- Exercise requirements
Exactly as written, return all the data, leaving its pictures behind.

Top of Raw data

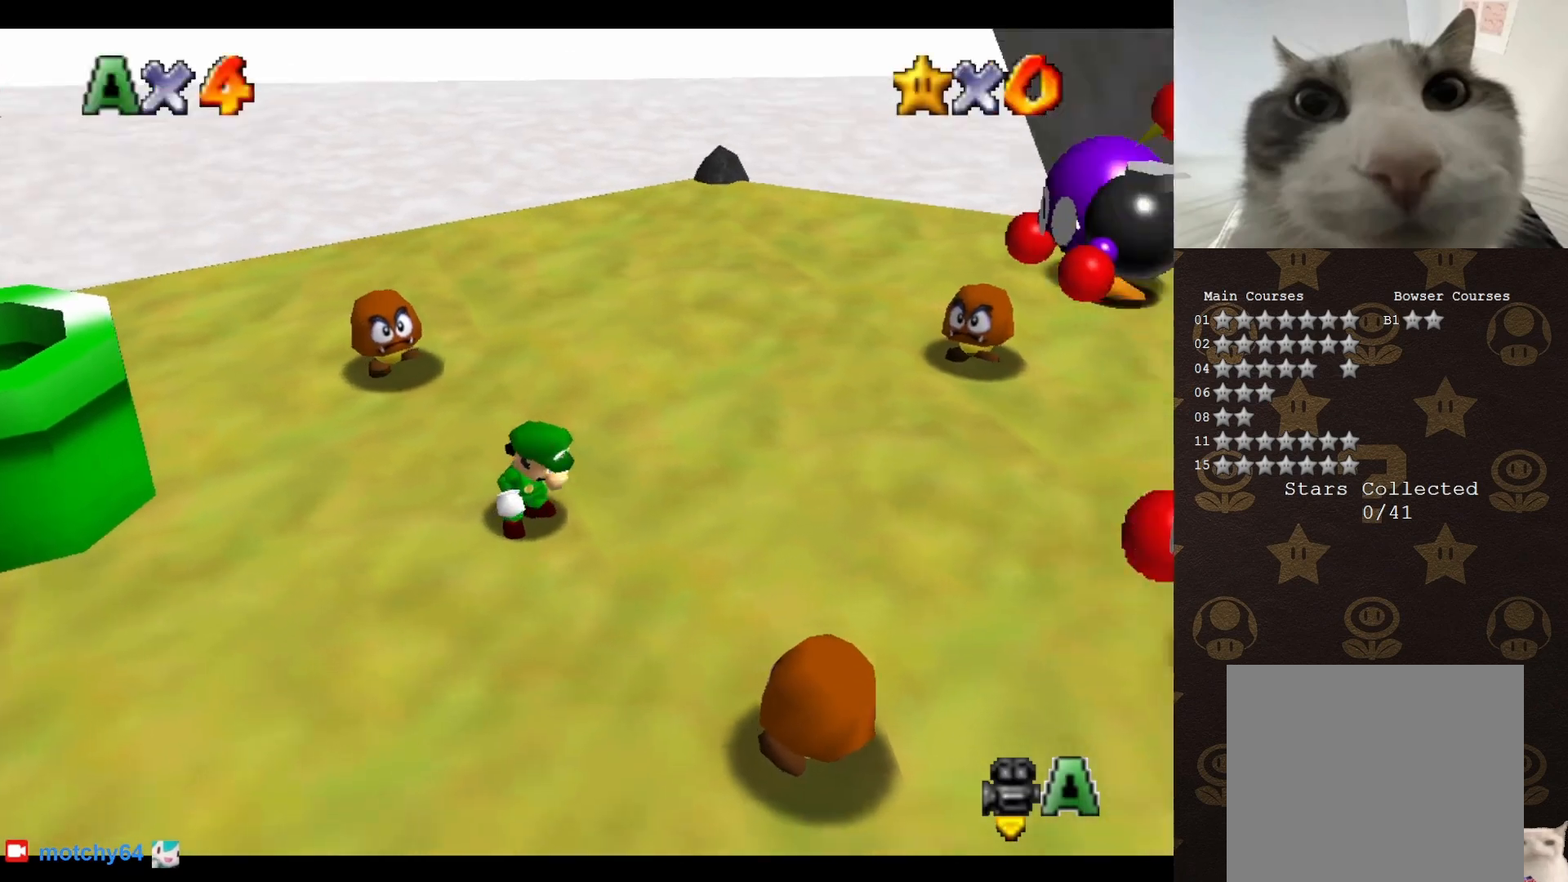
{"buttons": [], "left_stick": "left", "events": [[483, "left_stick", "left"]]}
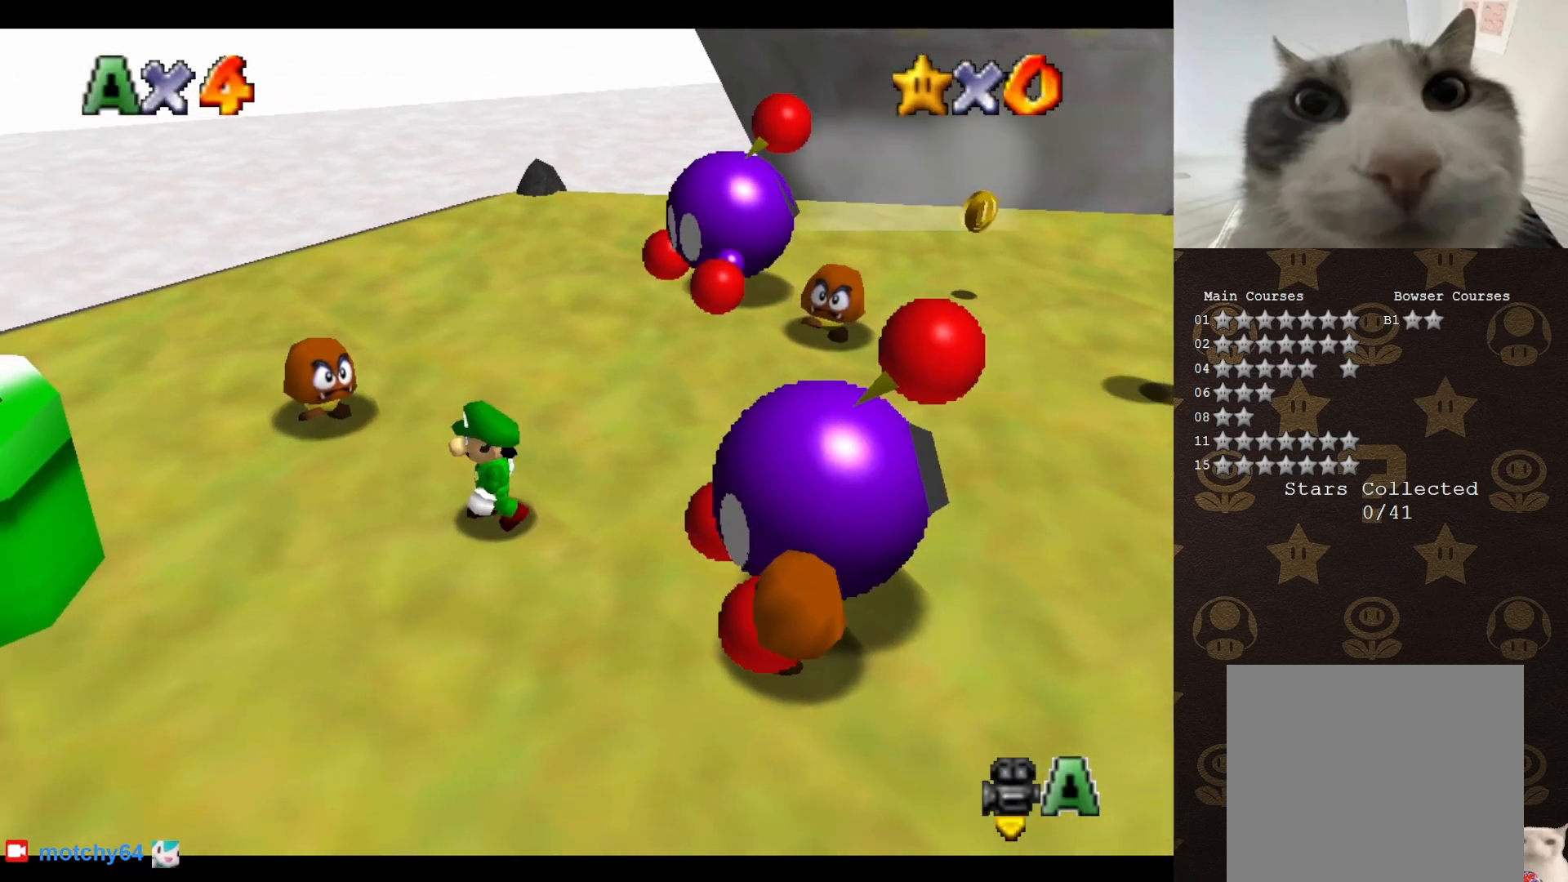
{"buttons": ["A"], "left_stick": "up-left", "events": [[100, "left_stick", "up-left"], [383, "A", "down"]]}
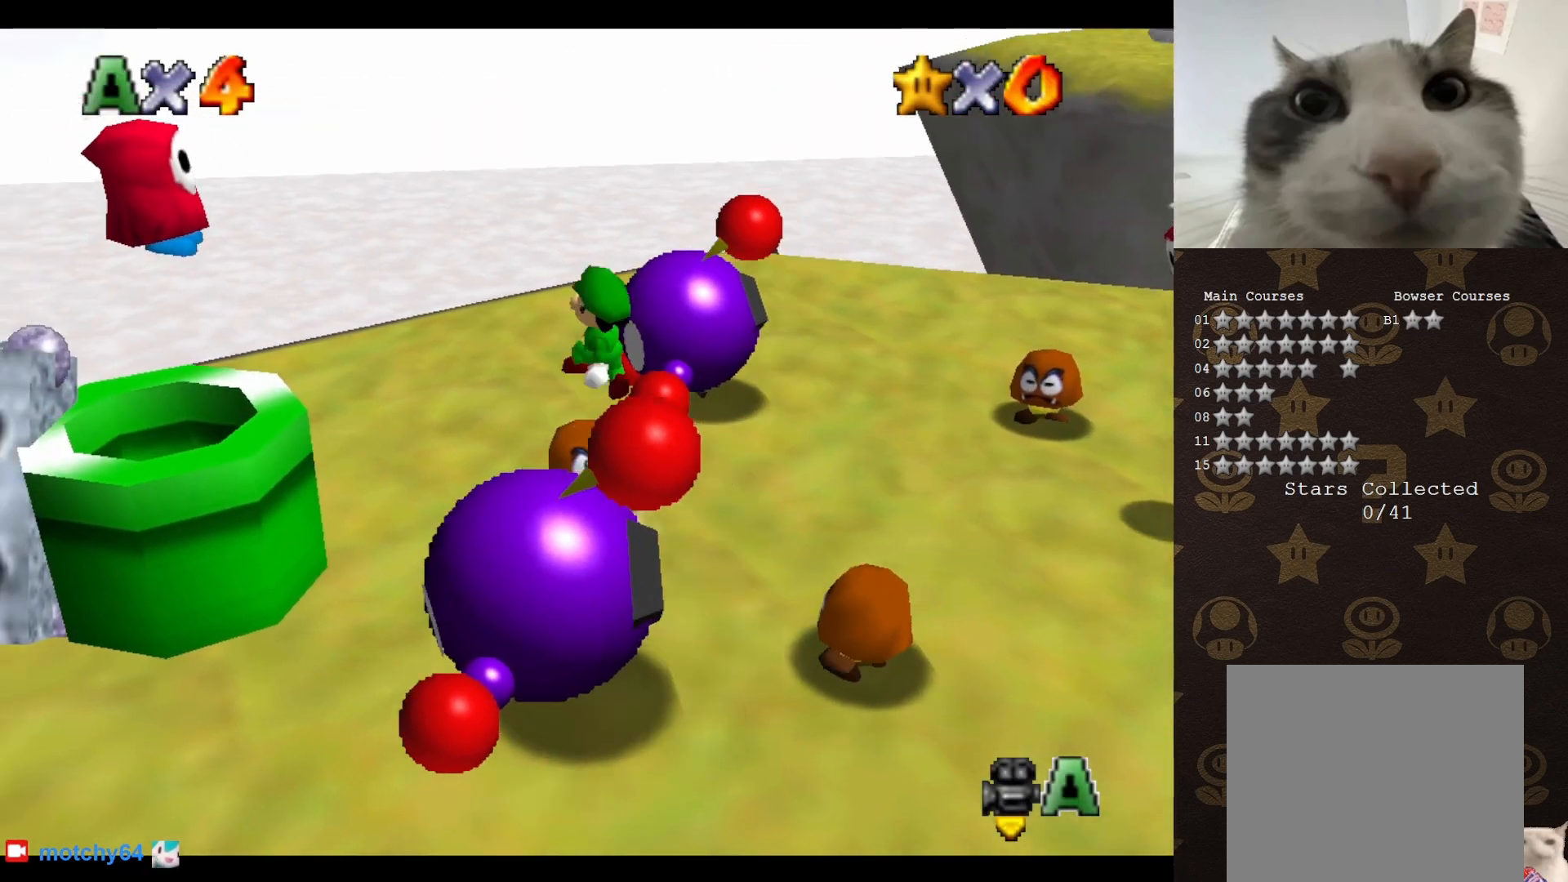
{"buttons": [], "left_stick": "down", "events": [[200, "A", "up"], [300, "left_stick", "center"], [317, "C_RIGHT", "down"], [383, "C_RIGHT", "up"], [417, "left_stick", "down"]]}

Bottom of Raw data

- Exercise response
{"buttons": [], "left_stick": "left", "events": [[483, "left_stick", "left"]]}
{"buttons": ["A"], "left_stick": "up-left", "events": [[100, "left_stick", "up-left"], [383, "A", "down"]]}
{"buttons": [], "left_stick": "down", "events": [[200, "A", "up"], [300, "left_stick", "center"], [317, "C_RIGHT", "down"], [383, "C_RIGHT", "up"], [417, "left_stick", "down"]]}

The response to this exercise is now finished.